◆ **TEXTE À LIRE**:
◆ ◆ ◆

Expérimentant différentes formes de création à chaque nouveau travail, son dernier album, Family Tree, marque lui le passage à la formation en trio, caractéristique pour un pianiste de jazz, tout en continuant à explorer l’histoire et la culture des Antilles. A travers ces expériences, c’est l’importance du partage et des collaborations dans une démarche artistique qui est mise en avant.

Parcours et méthode de travail

Comment êtes-vous devenu artiste ? 

Mon père est lui-même pianiste donc le choix de l’instrument était assez évident. J’ai d’abord suivi des études d’ingénieur car j’étais bon à l’école et cela me garantissait une certaine sécurité. Néanmoins, allant régulièrement jouer et rencontrer des musiciens, je me suis très vite demandé si je pouvais vivre de la musique. Au début, cela s’avère très difficile car on change vraiment de rythme. En tant qu’ingénieur on a des horaires fixes, alors qu’un musicien ne sait pas comment va se dérouler sa journée. J’ai dû apprendre à l’organiser moi-même, à comprendre ce que voulait dire être musicien dans toutes ses dimensions: la composition, le travail sur les instruments, les concerts, mais aussi l’écriture pour des pièces de théâtre, ou la communication.

Quelles sont vos méthodes d’écriture ?

◆ ◆ ◆

◆ **EXTRAIT DE DONNÉES**:
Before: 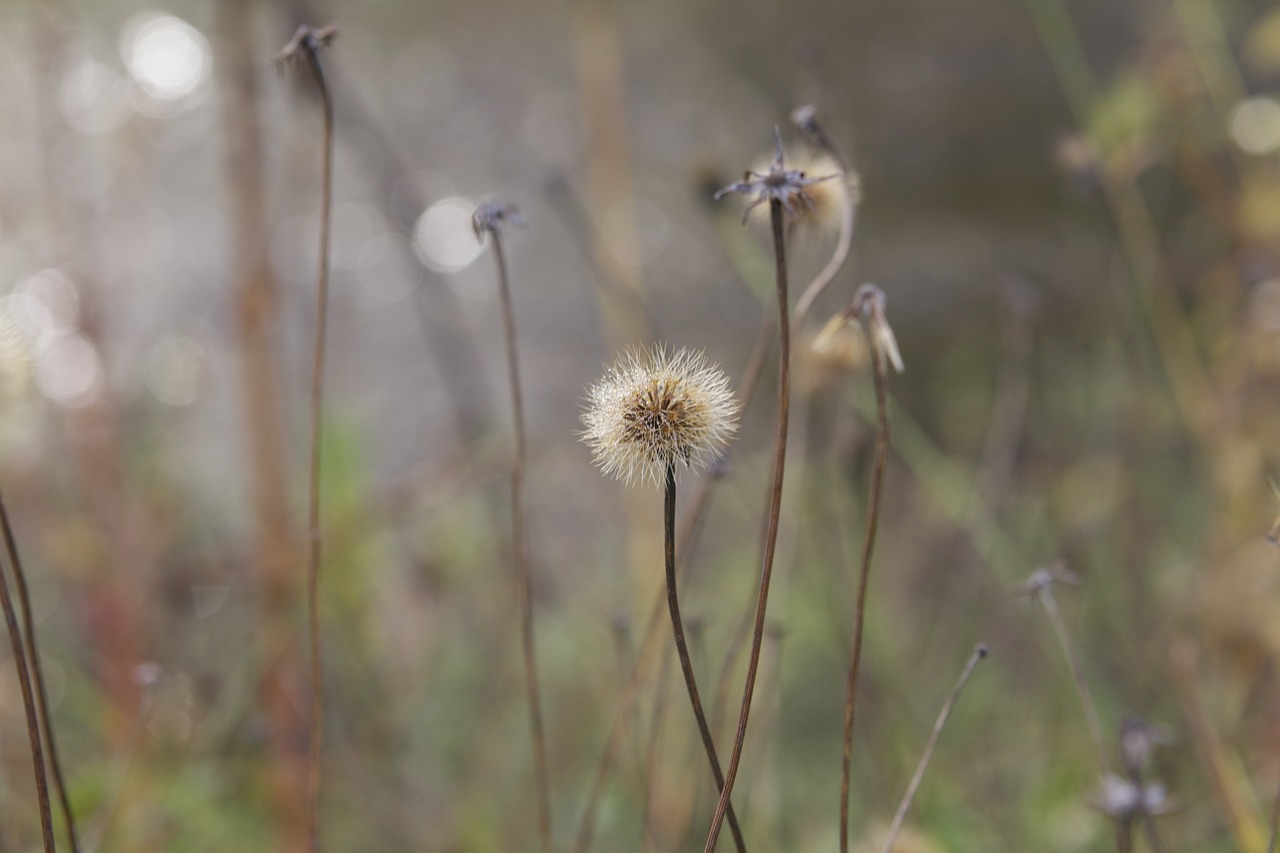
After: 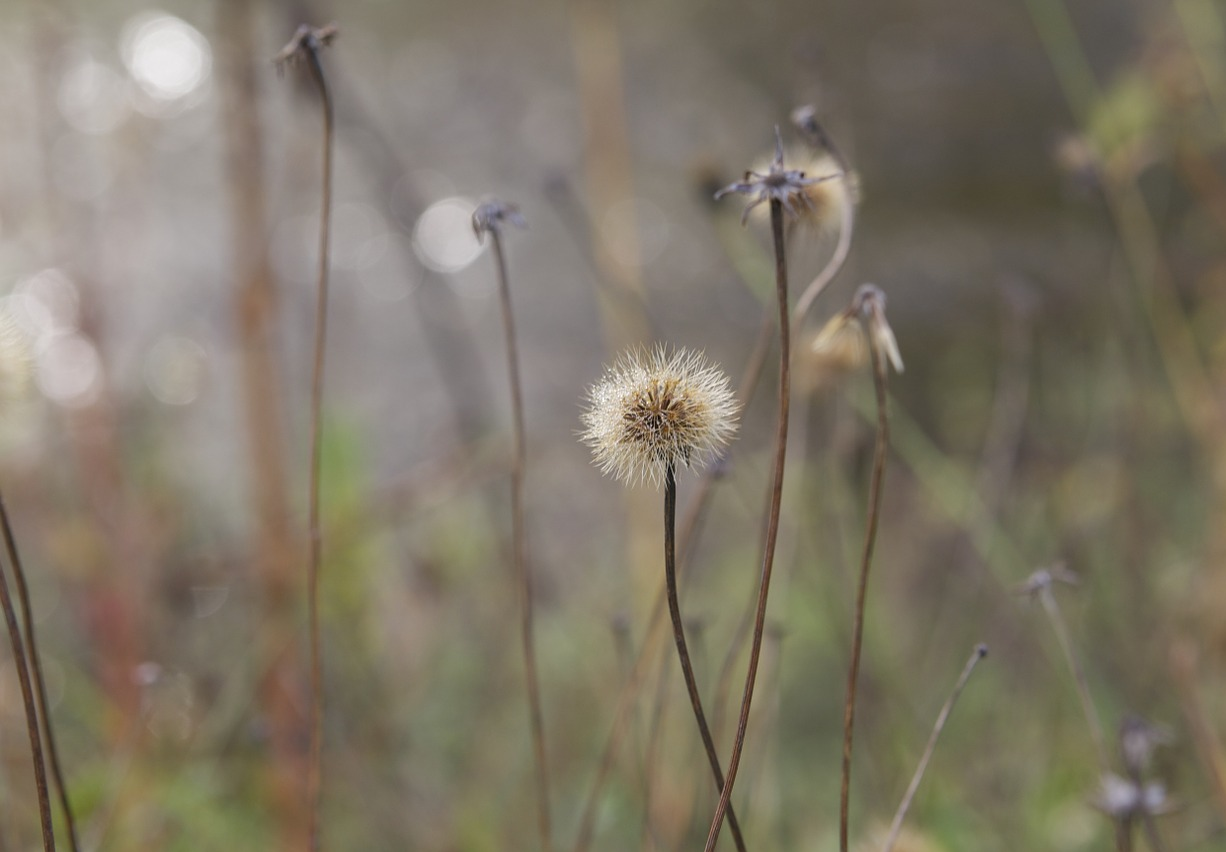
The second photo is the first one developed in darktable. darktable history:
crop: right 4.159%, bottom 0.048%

◆ ◆ ◆

◆ **CONSIGNE ÉCRITE A**:
Répondez à ces questions sur l'entretien :
(i) Quel est le titre du dernier album évoqué ?
(ii) Quelles études l'artiste a-t-il suivies d'abord ?
(iii) De quel instrument le père de l'artiste joue-t-il ?
◆ **CONSIGNE ÉCRITE B**:
Recopiez, s'il vous plaît, le passage de l'entretien allant de « Expérimentant différentes formes » à « mise en avant. ».

◆ **RÉPONSE ATTENDUE A**:
(i) Family Tree.
(ii) Des études d'ingénieur.
(iii) Du piano.

◆ **RÉPONSE ATTENDUE B**:
Expérimentant différentes formes de création à chaque nouveau travail, son dernier album, Family Tree, marque lui le passage à la formation en trio, caractéristique pour un pianiste de jazz, tout en continuant à explorer l’histoire et la culture des Antilles. A travers ces expériences, c’est l’importance du partage et des collaborations dans une démarche artistique qui est mise en avant.